As to Papertrail, there is a similar problem. Should we just write to a log file and have DevOps set up a process to pipe the content of the log file to Papertrail? Or should we write directly to Papertrail from the application using a specific appender like logback-syslog4j (assuming that we are allowed to write to Papertrail from our local environment)? In the present example, DevOps agreed to automate the send of the content of the log file to Papertrail.

In both cases, Datadog and Papertrail, it is recommendable to send some data to these services as soon as possible in the development cycle to make sure that the data sent to them suits our needs. Otherwise, we can meet unexpected surprises further down the line like not being able to apply some specific filters to analyse the data or not being able to group related data or events. Actually, creating searches, dashboards, graphs, etc. on these tools should be done in parallel with the corresponding development tasks so that we can get a fair idea of how our data is represented in these tools (at the end of the day, this is the only way to test this kind of functionality).

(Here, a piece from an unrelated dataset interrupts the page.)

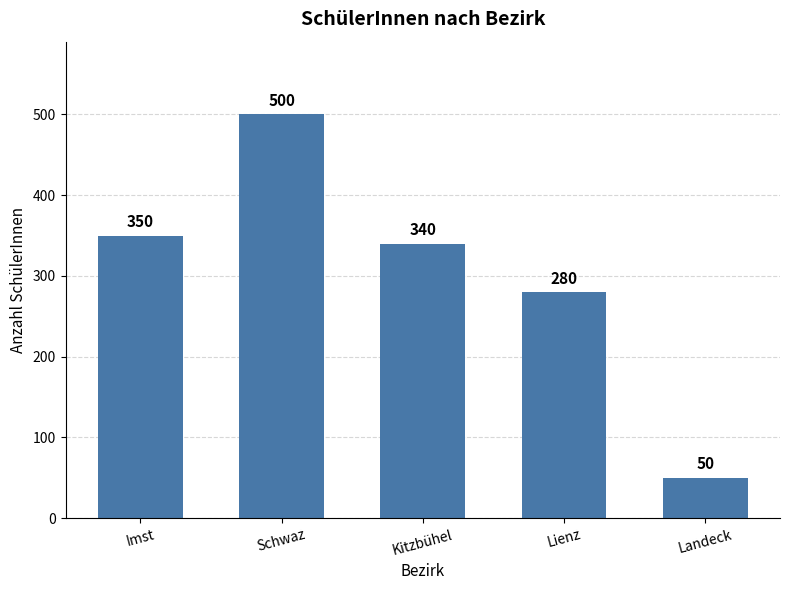

The chart shows a value of 50 at Landeck. True or false?

True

After all these considerations, the diagram of the application in my local environment is
Akka microservice4

Moving through the pipeline

Now that the developers’ local environment is set up, the next step is to move the application through the deployment pipeline. Ideally, the deployment pipeline should be ready in the early stages of the development so that the developers know what to expect in each environment. For instance, if the application is to be deployed on AWS, the Redis database in the diagram will be replaced by ElastiCache (another web service within the AWS ecosystem). Thus the queries on ElastiCache will need to travel over the wire as opposed to the situation on the local environment where Redis is on the same machine as the application. As a result, a valid question is whether it makes sense to modify the application to make an initial loading of Redis data into an in-memory data structure in order to ensure that the data is always read from memory in all the environments. This is just an example to illustrate the type of decisions that a developer needs to make based on their knowledge of the Production environment.